Diary of a Corbynista

An inadvertently misleading week

by Don Urquhart

26 April

It’s a week until the local elections.  What impact will the anti-Semitism issue have in London where there are many Jewish people?  Will they be influenced by the attacks on Corbyn by The Board of Deputies of British Jews and the Jewish Leadership Council?  My Jewish friends tend to be set in their political allegiances but some might just be swayed by the focus on Corbyn’s Palestine agenda real or imagined.  They also tend to be emotionally invested in the State of Israel and might see Corbyn’s lukewarm view of the concept as decisive when poised over their ballot papers.

27 April

Watching Question Time usually ends up in a shouting match in our front room.  The wife maintains that there has been a surge of anti-Semitism in recent years.  When she was at school in the early sixties there had been no trace of the evil.  Well the school was in Hampstead and 2/3 of the pupils were Jewish.  My experience at the same time could not have been more different.  I attended an excellent Grammar School in the East End of London and Jewish pupils were a small minority.  If someone did something they didn’t like many boys would call the transgressor a Jew because it was the commonest and most damning term of abuse in that world.  I think it was hard to be Jewish in that otherwise fine school.  My observation of today’s younger generation is limited but in my experience they exhibit no racism of any kind and jump heavily on their elders and betters when these people let prejudices slip out.

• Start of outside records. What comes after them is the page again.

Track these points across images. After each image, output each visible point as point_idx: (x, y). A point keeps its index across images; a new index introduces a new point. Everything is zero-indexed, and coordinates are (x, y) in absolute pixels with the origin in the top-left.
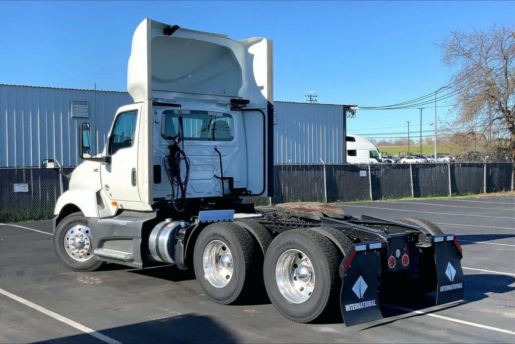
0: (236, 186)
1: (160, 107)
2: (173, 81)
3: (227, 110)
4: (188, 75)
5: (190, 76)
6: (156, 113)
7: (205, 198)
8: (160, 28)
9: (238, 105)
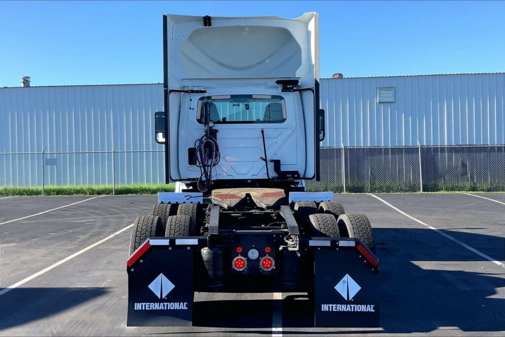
0: (283, 169)
1: (195, 94)
2: (250, 67)
3: (278, 91)
4: (266, 59)
5: (267, 61)
6: (191, 100)
7: (252, 180)
8: (198, 20)
9: (289, 85)
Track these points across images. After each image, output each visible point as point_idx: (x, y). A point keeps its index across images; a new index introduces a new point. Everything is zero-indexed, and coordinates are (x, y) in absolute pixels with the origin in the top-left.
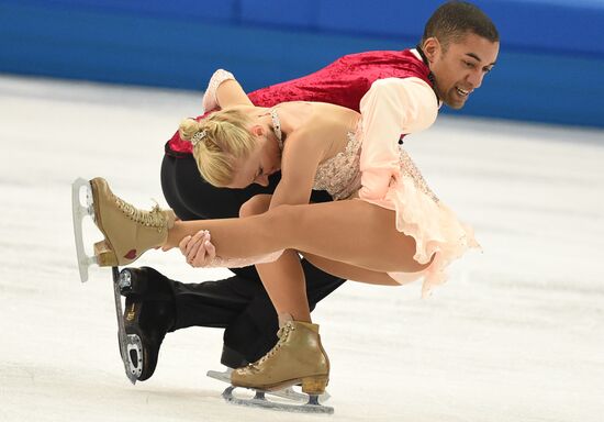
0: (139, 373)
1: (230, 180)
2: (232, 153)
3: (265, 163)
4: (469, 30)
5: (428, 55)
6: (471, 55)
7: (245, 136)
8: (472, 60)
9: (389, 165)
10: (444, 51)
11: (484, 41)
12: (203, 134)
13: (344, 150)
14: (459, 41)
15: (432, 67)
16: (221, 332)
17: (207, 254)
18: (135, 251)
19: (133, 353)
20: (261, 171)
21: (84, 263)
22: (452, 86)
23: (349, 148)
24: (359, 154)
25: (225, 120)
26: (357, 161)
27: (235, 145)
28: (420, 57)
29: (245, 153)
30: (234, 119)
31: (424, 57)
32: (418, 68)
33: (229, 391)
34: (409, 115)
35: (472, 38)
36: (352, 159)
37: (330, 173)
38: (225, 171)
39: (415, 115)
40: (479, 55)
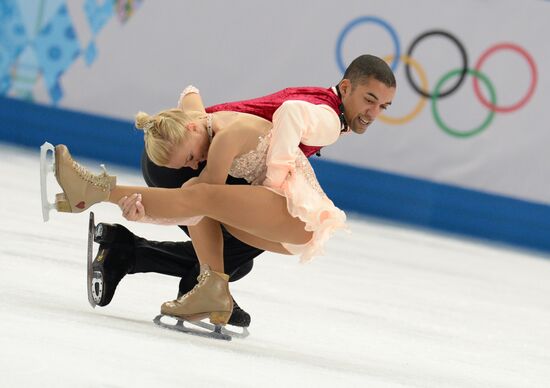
0: (98, 300)
1: (167, 161)
2: (170, 141)
3: (196, 152)
4: (372, 76)
5: (342, 92)
6: (371, 94)
7: (181, 129)
8: (372, 98)
9: (286, 162)
10: (353, 90)
11: (382, 85)
12: (152, 125)
13: (255, 149)
14: (364, 83)
15: (344, 100)
16: (178, 279)
17: (137, 211)
18: (84, 203)
19: (97, 285)
20: (192, 157)
21: (46, 208)
22: (356, 115)
23: (260, 147)
24: (266, 153)
25: (169, 116)
26: (265, 158)
27: (172, 134)
28: (336, 93)
29: (180, 142)
30: (176, 117)
31: (339, 93)
32: (332, 100)
33: (158, 318)
34: (309, 128)
35: (374, 82)
36: (261, 156)
37: (244, 165)
38: (163, 154)
39: (313, 129)
40: (377, 95)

I am now fed up with the subject.  I am off in a minute to a school reunion which includes several dear Jewish friends with whom I will not discuss the State of Israel.  There are fervent Remainers and Brexiteers so hopefully that will also be off the menu.  If I have the opportunity I will attempt in vain and for the umpteenth time to get one over on an Irish friend but mostly it will be the relative merits of our football teams and the choice of restaurant that will inflame passions.

28 April

Many words have been published in media of all types about the Marc Wadsworth case.  He is the Labour Party member expelled in the week by the National Constitutional Committee (NCC) for “bringing the party into disrepute”.  At the launch of the Chakrabarti report into Labour Party Anti-Semitism Wadsworth accused Ruth Smeeth MP of being hand-in-hand with The Daily Telegraph.  So it seems that you can be expelled for ad hominem attacks on other party members.  Jess Phillips MP who marched with Ruth Smeeth to Wadsworth’s tribunal must be shaking in her shoes having famously threatened to knife Corbyn in the front if he didn’t improve and advising Diane Abbott to (expletive deleted) off.  John Woodcock MP described his leader as a “(similar expletive deleted) disaster”.  There is a long list.  When will senior Labour figures focus on defeating the Tories rather than fomenting discontent in their own ranks?

29 April

A few days ago news reached us from Peru of a mass grave containing the remains of around 140 children, who it is believed were sacrificed in the 15th Century to appease the weather gods.  I was reminded of this sad event this morning when watching two young politicians being laid out for a similar if not quite so bloody human sacrifice.  I mean of course Brandon Lewis and James Cleverly sent to be dismembered on TV by Andrew Marr and Niall Paterson respectively in a vain attempt to depict the Home Secretary’s misspeaks about immigration targets as anything resembling either honesty or competence.  Paterson put it rather well when noting how crowded was the pin head Cleverly was asking his many angels to dance on.

30 April

Phrase of the day is “inadvertently misleading”.  It is what Amber Rudd owned up to doing yesterday with Parliament as the victim.

Studying the proposed Sainsbury’s Asda deal one has to wonder whether the inadvertent misleading habit is catching on.  Sainsbury’s chief executive Mike Coupe said the deal would lead to no store closures and no job losses in stores.

In Parliament there are sanctions for misleading the members inadvertently or otherwise, if the perpetrator is dumb enough to get caught or has nobody available to take the fall for them.

Mike Coupe is the proposed CEO of the new supermarket behemoth.  What if we find at some time over the next couple of years that he has inadvertently misled the 330,000 staff?  One of the weaknesses of our glorious free market system is that there is no sanction – it will be overlooked or he will be off to his next lucky employer with several million in the bank.

1 May

President Trump seems to be stepping back at least temporarily from a trade war with “friendly” countries.  Nevertheless his advisers would do well to deal with his Tackleberry syndrome.  The term derives from a member of the police force keeping Los Angeles safe back in the 80’s according to the Police Academy movie franchise.  Tackleberry’s modus operandi is best illustrated by an incident soon after he has completed basic training.  He bursts into an apartment taking down several suspects with an automatic weapon before declaring “FBI!”  A moment’s pause then “(expletive deleted) I was supposed to announce first.”

Lacking serious weaponry by his bedside POTUS approaches every issue with a belligerent tweet.  The media reports of his trade war backtrack have Macron and Merkel as the key influencers.  It’s a relief to see that someone has a special relationship.

2 May

It is a perfect time not to be in government.  A group of Brexiteer Tory MP’s have sent a 30 page document to the Prime Minister declaring their antipathy towards the Customs Partnership concept.  Naturally they leaked it to the press so there is no chance of sorting it all out in smoke filled rooms if such things still exist.  Apparently today’s Brexit Sub-Committee (War Cabinet?) will thrash out the relative merits of a Customs Arrangement and a Customs Partnership.  As a Corbynista I rejoice that this issue has the potential to bring the government down.  As a citizen I fear that we will be saddled with one of these half-baked proposals just so that the Tories can claim some fragile and transient unity.